Repeat every entry exactly as it stands. Omit the images.

╭──

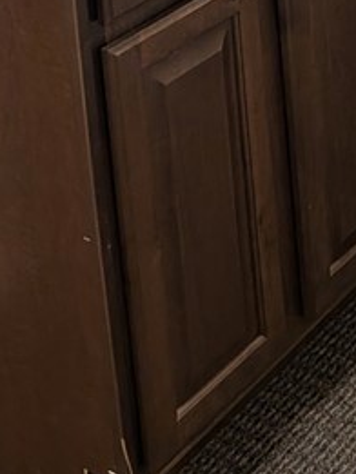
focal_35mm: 94
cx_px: 432
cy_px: -416
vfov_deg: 16.7
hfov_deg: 15.2
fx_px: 1288
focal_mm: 4.53
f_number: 1.7
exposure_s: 1/139
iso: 162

╰──

_Response for this exercise_:
focal_35mm: 94
cx_px: 432
cy_px: -416
vfov_deg: 16.7
hfov_deg: 15.2
fx_px: 1288
focal_mm: 4.53
f_number: 1.7
exposure_s: 1/139
iso: 162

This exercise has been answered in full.